Una tensione che non accenna a diminuire e dove non si vede una facile via d’uscita.
Bisogna creare le condizioni. Sapendo che c’è chi è favorevole chi è contrario. Noi abbiamo preso una posizione chiara, netta. Come le ho detto prima, la Cisl e la sua federazione degli edili (la Filca) è da sempre a sostegno di questa opera infrastrutturale così importante e strategica per il Paese e la stessa Europa. Sappiamo che c’è qualcuno contrario. Ma il fatto è che la decisione è stata già presa e con questo punto fermo ribadiamo la strategicità dell’opera e il lavorare in sicurezza. Altrimenti, se passasse questa logica, si farebbe una manifestazione, un presidio, un assalto, un giorno sì e l’altro no quando non si vuole la costruzione di un’opera.
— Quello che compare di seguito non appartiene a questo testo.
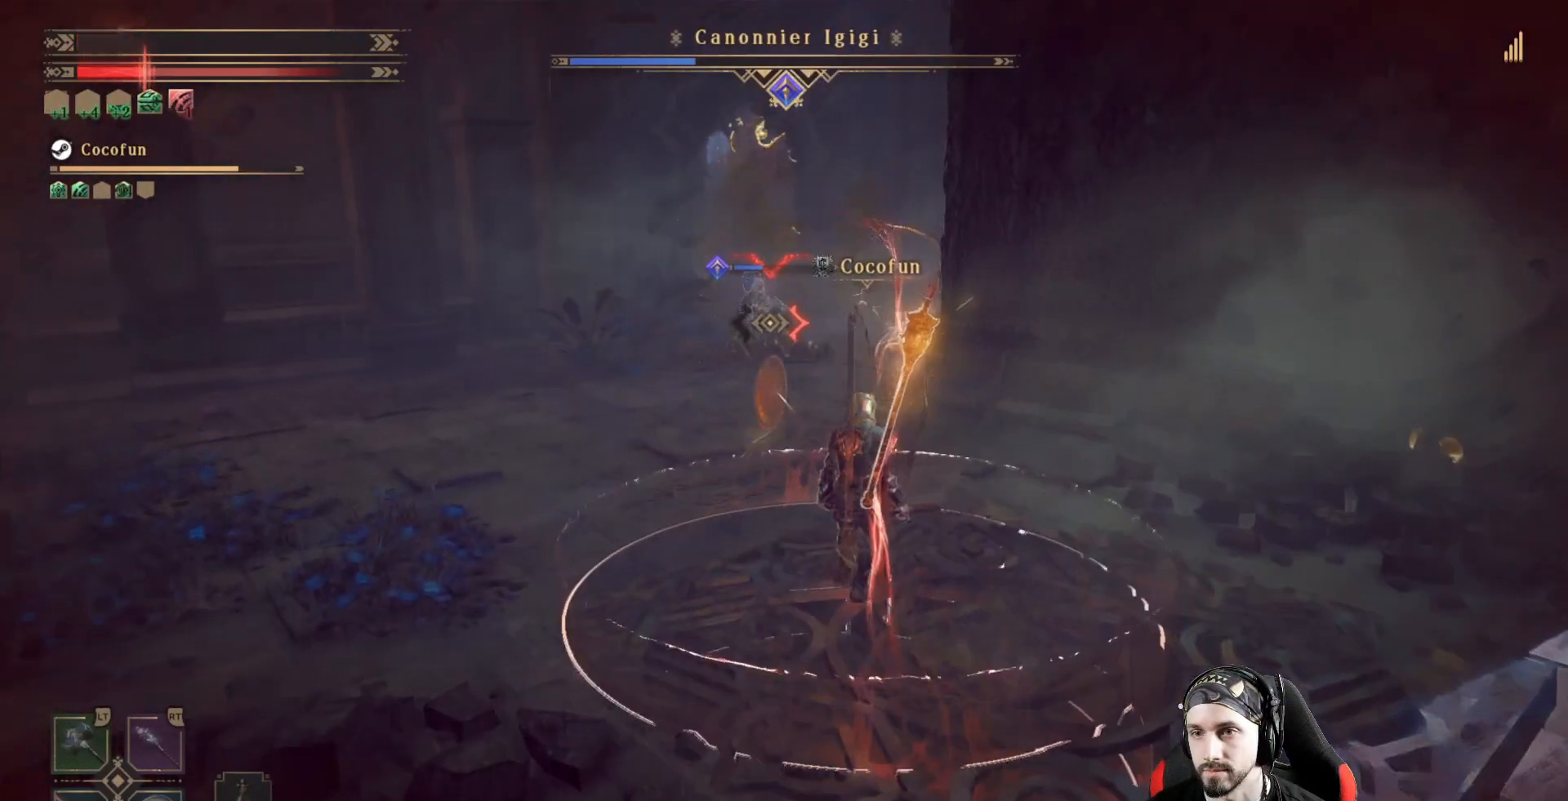
{"buttons": ["R2"], "left_stick": "up", "right_stick": "up-left", "events": [[67, "right_stick", "up-left"]]}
Credo che il presidente della Repubblica, Sergio Mattarella, abbia lanciato un messaggio preciso in questo senso.
Che cosa in particolare vi ha colpito dell’intervento del presidente?
Che quanto avvenuto sabato in Val di Susa, le leggo le sue parole esatte, è “inammissibile: sono chiamate in causa le basi stesse della convivenza democratica e non è accettabile alcuna esitazione né circospezione nel condannare e contrastare simili comportamenti aggressivi. La violenza – ha aggiunto – è un virus letale per la democrazia e per la vita sociale. Aggredisce la Costituzione chi la pratica, chi la predica, chi la giustifica”. È un messaggio chiaro, che è indirizzato a chi magari non condivide la scelta di costruire la TAV ma non può al contempo riversare su lavoratori tensioni che rischiano non di frenare l’opera, ma di creare dei danni alle persone che sono coinvolte.